» **ACTION ITEM**
Put every line of the records into a Markdown table with two columns, "No." for the row number and "Text" for the line, and skip any blank lines.

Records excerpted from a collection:

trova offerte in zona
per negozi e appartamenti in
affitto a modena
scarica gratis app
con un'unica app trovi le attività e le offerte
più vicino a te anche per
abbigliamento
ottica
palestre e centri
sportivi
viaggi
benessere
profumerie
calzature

» **SOLVED EXERCISE**
| No. | Text |
|---|---|
| 1 | trova offerte in zona |
| 2 | per negozi e appartamenti in |
| 3 | affitto a modena |
| 4 | scarica gratis app |
| 5 | con un'unica app trovi le attività e le offerte |
| 6 | più vicino a te anche per |
| 7 | abbigliamento |
| 8 | ottica |
| 9 | palestre e centri |
| 10 | sportivi |
| 11 | viaggi |
| 12 | benessere |
| 13 | profumerie |
| 14 | calzature |